Görüşmelerde önemli konular içerisinde yer alan vize serbestisi ve geri kabul anlaşması ile ilgili gelinen noktada Kurtulmuş “ Bildiğiniz gibi bu her iki anlaşmada eş zamanlı olarak yürütülmüştür. Maalesef Türkiye yükümlülüklerinin önemli bir kısmını yerine getirmiş olmasına rağmen Avrupa Birliği bir takım siyasi saiklerle Türkiye’ye karşı özellikle vize serbestisi konusunda adım atmaktan kaçınmıştır. Bunun devam edebilmesi, vize serbestisinin Türk halkı için de Türkiye Cumhuriyeti içinde önemli bir adım olduğunu kendilerine ifade ettik. 72 kriterden 65’ini yerine getirmiş olan Türkiye’nin bundan sonraki diğer kriterler ilgili olarak da çalışabileceğini ama bunun için Avrupa Birliği tarafından da olumlu bir yaklaşımın sergilenmesi gerektiğini ifade ettik” dedi.

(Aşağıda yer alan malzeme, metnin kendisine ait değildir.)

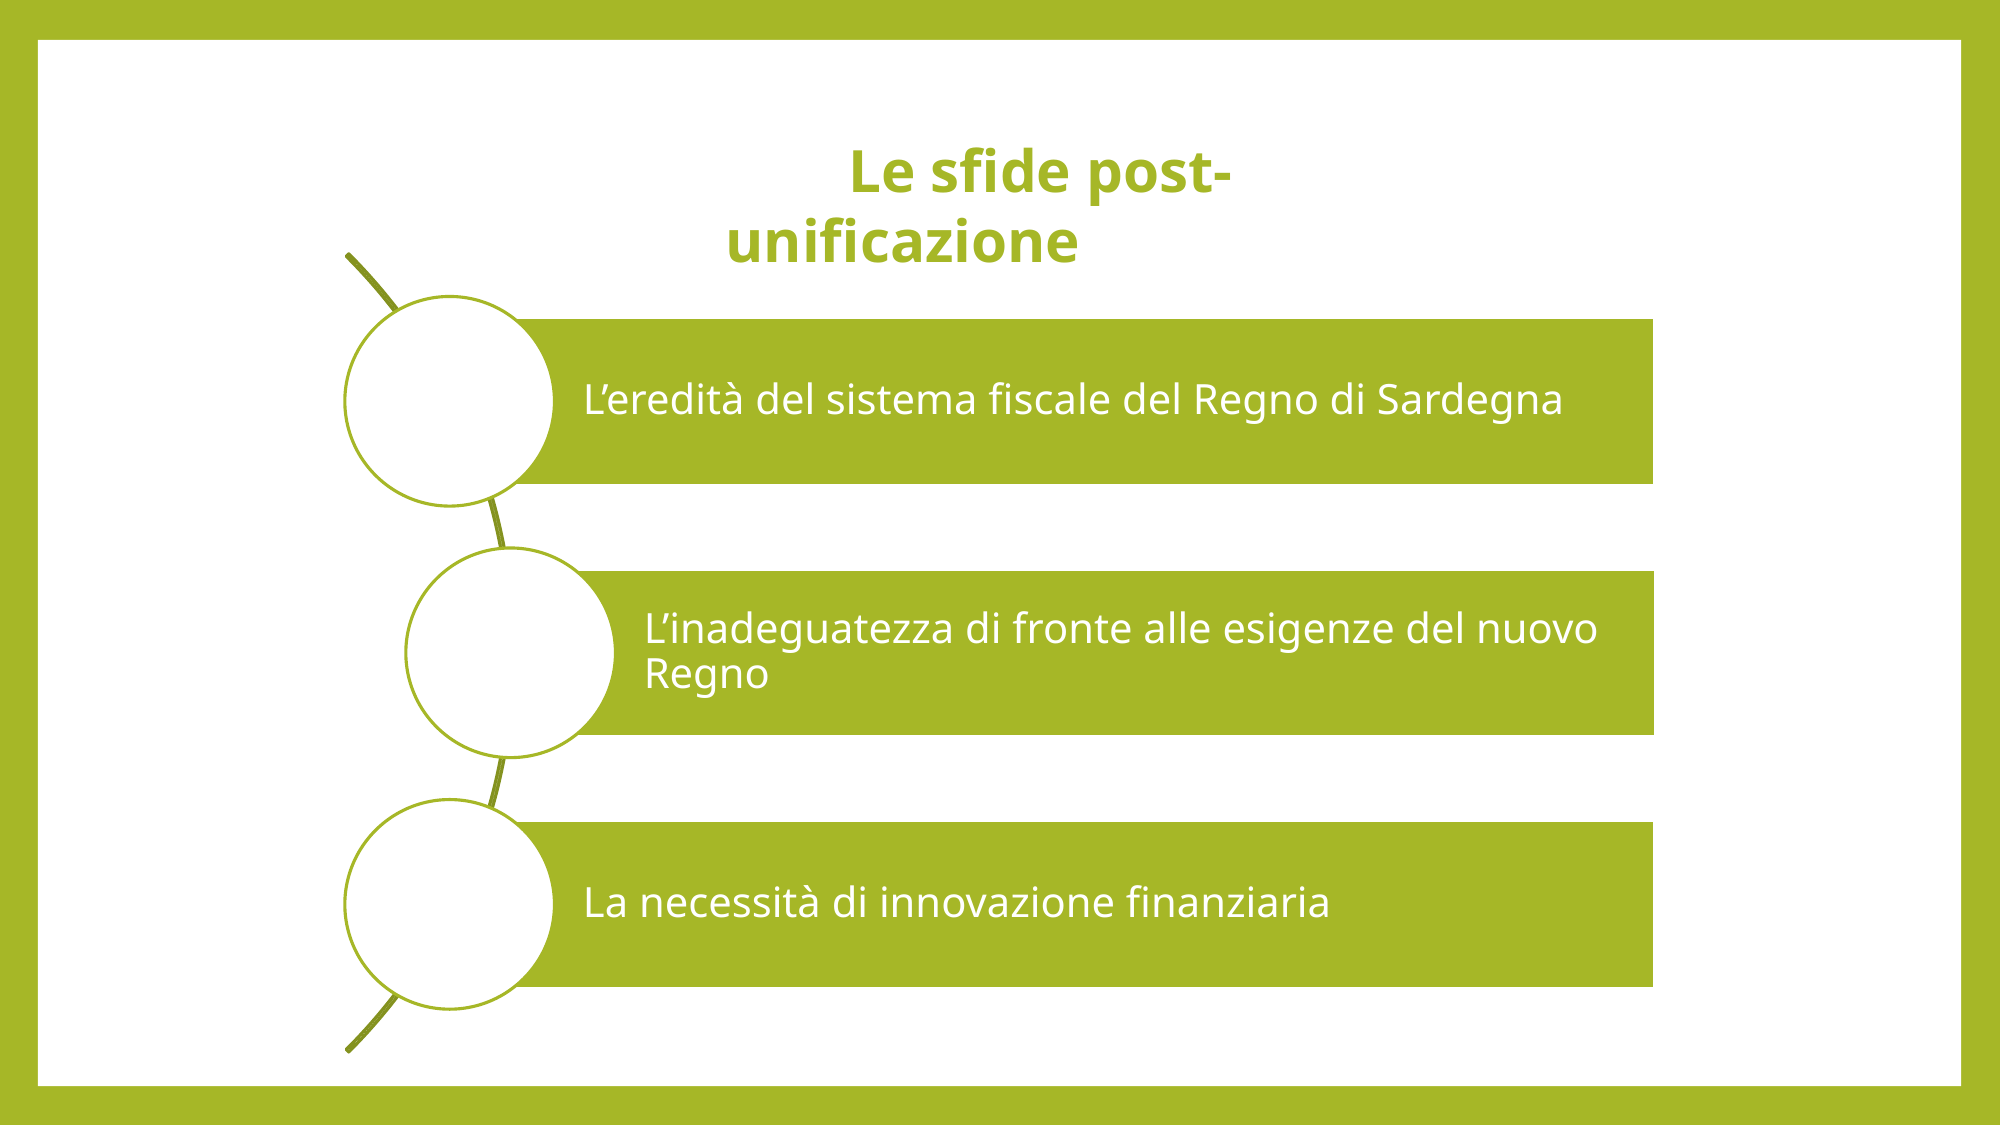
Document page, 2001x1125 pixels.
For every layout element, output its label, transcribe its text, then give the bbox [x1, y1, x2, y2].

text_box Le sfide post-unificazione [409, 127, 1397, 231]
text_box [332, 233, 1667, 1073]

“AVRUPA ÜLKELERİNDEN BEKLENTİMİZ..."
“Avrupa Birliğinden Türkiye’den beklentisi terörle mücadelede Türkiye’nin yalnız bırakılmamasıdır. Türkiye eş zamanlı olarak 3 önemli terör örgütüyle mücadele eden bir ülkedir. Hatta mücadele lafını da kaldırayım, savaşan bir ülkedir. Bir taraftan DEAŞ’la bir taraftan PKK’yla bir taraftan da uzun yıllar devletin içerisine gizlenmiş olan bütün anti demokratik imkanları kullanarak Türkiye devletini paralelize etmeye çalışan FETÖ örgütüyle Türkiye mücadele etmektedir. Bütün dünyada DEAŞ’la mücadele sözlerin ötesine geçmemişken Türkiye her türlü riski ve sorumluluğu üstüne alarak DEAŞ’la son derece etkin bir mücadeleyi Suriye’de sürdürüyor. Türkiye’nin DEAŞ’a karşı vermiş olduğu mücadelede her iki siyasi lider tarafından da övgüyle bahsedilmiş, olumlu bir şekilde anılmıştır. Ayrıca Türkiye’nin PKK ile mücadelesinde de son derece etkin bir şekilde mücadeleyi sürdürüyoruz. 40 yıldır Türkiye’de yaklaşık 40 binin üzerinde insanın hayatına mal olan bu terör örgütünün varlığını artık Türkiye sonlandıracaktır. Avrupa ülkelerinden de beklentimiz bu cani terör örgütüne karşı bazı Avrupalı siyasi çevrelerde verilen desteklerden de vazgeçilmesidir. Özellikle Avrupa Parlamentosu içerisinde PKK başta olmak üzere bir takım Türkiye karşıtı insanlık karşıtı terör örgütlerinin işaret ve sembollerinin kullanılmasından son derece rahatsız olduğumuzu kendilerine ifade ettik” ifadelerini kullandı.